Variable | Definition | Derived Variable (i.e. Feature) |
---|---|---|
org_silo (E) | The number of a pair of developer file changes within a time period which at least one developer is not subscribed to the mailing list | No change to variable name |
missing_links (F) | The number of a pair of developer file changes within a time period which the pair of developers do not reply to the same e-mail thread in the mailing list. | Renamed “mis_link” for brevity |
radio_silence (G) | Count of delays due to lack of direct communication between two sub-communities engaged in a CVE’s remediation. | Renamed “silence” for brevity |
primma_donna | (Not yet fully operationalized at the time of our analysis and thus dropped from further consideration.) | Deleted |
st_congruence (H) | Short for “Socio-technical congruence.” A single continuous measure of overall similarity between collaboration graph and the file graph.

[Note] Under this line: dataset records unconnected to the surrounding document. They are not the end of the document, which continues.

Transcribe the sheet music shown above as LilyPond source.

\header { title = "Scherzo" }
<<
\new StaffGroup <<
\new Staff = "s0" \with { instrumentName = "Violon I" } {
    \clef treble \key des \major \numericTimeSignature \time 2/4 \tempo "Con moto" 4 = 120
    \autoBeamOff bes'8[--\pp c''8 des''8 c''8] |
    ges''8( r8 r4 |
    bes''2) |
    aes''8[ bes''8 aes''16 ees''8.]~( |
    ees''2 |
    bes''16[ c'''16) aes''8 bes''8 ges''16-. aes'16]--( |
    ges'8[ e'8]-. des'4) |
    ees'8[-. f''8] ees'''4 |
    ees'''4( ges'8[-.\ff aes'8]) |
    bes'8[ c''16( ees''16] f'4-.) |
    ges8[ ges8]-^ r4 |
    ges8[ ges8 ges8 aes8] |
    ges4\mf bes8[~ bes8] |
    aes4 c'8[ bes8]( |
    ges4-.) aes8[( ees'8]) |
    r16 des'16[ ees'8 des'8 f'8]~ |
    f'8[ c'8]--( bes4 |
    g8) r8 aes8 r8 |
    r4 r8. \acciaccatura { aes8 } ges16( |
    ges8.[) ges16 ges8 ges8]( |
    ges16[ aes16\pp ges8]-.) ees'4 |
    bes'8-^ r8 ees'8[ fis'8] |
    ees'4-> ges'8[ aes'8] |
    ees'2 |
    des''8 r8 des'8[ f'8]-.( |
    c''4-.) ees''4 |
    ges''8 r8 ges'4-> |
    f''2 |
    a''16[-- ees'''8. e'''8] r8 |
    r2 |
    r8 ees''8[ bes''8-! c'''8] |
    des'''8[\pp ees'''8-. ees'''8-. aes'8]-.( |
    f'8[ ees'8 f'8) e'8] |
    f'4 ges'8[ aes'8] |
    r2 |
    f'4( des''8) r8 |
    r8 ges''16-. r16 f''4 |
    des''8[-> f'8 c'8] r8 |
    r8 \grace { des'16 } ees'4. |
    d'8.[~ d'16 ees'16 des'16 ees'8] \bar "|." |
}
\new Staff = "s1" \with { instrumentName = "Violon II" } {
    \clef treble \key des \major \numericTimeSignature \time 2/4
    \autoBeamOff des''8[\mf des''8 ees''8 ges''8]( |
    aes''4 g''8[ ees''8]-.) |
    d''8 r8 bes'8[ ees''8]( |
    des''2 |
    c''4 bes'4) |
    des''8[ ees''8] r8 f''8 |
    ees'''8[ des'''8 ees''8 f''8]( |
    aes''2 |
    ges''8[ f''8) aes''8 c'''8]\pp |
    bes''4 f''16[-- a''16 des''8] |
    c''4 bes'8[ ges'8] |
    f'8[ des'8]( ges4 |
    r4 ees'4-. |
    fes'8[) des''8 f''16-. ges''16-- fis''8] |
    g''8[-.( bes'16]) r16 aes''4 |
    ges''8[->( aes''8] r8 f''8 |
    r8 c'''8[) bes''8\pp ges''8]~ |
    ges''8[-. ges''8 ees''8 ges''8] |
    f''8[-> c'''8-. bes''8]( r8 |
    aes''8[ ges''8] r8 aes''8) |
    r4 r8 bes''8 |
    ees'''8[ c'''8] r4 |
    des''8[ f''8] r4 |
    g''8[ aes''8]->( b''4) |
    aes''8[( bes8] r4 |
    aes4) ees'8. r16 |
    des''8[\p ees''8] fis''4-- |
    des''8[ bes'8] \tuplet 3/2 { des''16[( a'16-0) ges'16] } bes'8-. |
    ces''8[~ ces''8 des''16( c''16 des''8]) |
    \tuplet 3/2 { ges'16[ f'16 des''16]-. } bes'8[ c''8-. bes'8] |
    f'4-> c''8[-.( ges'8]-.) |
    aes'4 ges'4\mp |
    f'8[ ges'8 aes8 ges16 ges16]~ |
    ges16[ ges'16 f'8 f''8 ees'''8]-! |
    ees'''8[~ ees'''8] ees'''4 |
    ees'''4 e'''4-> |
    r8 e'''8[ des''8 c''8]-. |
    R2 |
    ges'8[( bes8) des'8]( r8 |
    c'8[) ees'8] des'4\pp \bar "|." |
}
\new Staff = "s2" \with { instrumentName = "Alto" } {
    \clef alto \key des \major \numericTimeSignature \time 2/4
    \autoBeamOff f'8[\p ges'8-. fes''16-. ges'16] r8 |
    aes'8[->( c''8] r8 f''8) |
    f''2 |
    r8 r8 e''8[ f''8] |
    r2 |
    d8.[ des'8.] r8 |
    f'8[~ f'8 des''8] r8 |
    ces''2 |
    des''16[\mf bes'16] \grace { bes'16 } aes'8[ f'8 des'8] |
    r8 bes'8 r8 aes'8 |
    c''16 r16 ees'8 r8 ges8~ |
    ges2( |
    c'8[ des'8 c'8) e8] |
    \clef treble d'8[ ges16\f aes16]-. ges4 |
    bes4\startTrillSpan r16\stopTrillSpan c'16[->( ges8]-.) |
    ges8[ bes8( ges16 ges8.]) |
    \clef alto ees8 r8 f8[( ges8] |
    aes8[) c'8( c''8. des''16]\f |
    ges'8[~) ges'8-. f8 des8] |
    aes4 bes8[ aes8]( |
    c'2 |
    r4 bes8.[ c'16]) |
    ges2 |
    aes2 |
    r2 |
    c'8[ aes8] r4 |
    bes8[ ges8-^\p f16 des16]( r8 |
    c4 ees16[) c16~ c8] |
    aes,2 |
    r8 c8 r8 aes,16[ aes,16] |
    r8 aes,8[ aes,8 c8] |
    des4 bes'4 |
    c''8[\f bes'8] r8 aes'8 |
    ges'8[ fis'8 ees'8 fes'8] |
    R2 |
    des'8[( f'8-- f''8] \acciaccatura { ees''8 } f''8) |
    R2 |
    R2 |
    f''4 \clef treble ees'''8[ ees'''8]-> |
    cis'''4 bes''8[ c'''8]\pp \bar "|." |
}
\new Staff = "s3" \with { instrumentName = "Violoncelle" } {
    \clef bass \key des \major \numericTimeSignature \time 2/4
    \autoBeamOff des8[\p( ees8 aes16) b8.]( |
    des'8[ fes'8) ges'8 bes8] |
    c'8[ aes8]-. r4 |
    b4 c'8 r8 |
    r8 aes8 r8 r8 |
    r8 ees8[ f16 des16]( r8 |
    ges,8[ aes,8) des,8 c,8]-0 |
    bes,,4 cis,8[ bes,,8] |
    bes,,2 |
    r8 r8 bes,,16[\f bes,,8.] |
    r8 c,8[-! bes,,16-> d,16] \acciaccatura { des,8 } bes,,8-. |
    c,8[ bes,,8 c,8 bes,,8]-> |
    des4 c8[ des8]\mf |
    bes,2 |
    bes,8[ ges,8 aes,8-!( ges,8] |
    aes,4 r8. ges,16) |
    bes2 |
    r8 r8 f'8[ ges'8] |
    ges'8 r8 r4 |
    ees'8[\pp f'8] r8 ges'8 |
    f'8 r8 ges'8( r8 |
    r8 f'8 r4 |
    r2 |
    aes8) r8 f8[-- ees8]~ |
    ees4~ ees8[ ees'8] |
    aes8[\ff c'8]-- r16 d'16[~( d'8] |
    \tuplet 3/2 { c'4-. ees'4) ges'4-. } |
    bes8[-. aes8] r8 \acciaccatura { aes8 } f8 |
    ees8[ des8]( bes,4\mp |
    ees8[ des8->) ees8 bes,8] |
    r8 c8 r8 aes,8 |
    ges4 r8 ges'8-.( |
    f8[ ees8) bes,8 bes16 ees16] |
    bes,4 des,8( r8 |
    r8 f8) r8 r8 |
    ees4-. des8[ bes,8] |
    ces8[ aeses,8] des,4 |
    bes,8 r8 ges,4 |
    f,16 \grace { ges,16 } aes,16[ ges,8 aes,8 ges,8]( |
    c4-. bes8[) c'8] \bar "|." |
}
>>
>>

Scale from 0..1 (1 means perfect congruence). | Renamed “congruence” for brevity |
Communicability (I) | A continuous measure of the diffusion of information. How likely is it that an architectural decision is known by the set of developers that need to know about it. Scale from 0..1 (1 means perfect communicability). Is the inverse of incommunicability. | Renamed “communicate” for brevity |
2.3 Work-Rate Variables
Variable | Definition | Derived Variable (i.e. Feature) |
---|---|---|
code_only_devs (J) | Count of developers who made commits to the implicated CVE-related files during the time period. (For the CVE identified in column A.) | Renamed “code_dev” for brevity |
code_files (K) | Count of files involved in CVE’s remediation. | Renamed “file” for brevity |
ml_only_devs (L) | Count of people who sent at least one item to mailing list during time period. Not necessarily on topic. | Renamed “mail_dev” for brevity |
ml_threads (M) | Count of email threads in ML during that time window on any topic. | Renamed “thread” for brevity |
n_commits (N) | Count of commits (there can be multiple commits for multiple files) during time period | Renamed “commit” for brevity |
sum_churn (O) | Count of Lines of Code (LOC) committed to the code file counted in code_files; summed over the commits in n_commits. | Renamed “churn” for brevity |
The results of this initial conversion appear here:
+ openssl_social_smells_timeline..renameVariables.csv
Note that we keep the original filename but append a brief phrase (“…renameVariables”) to indicate what action we just took on the dataset. The original dataset and this name-converted dataset both have 6697 rows.
Also, we assume that all the rows dealing with the same CVE are contiguous to each other and also that for each CVE, rows appear in time period order (for the same CVE).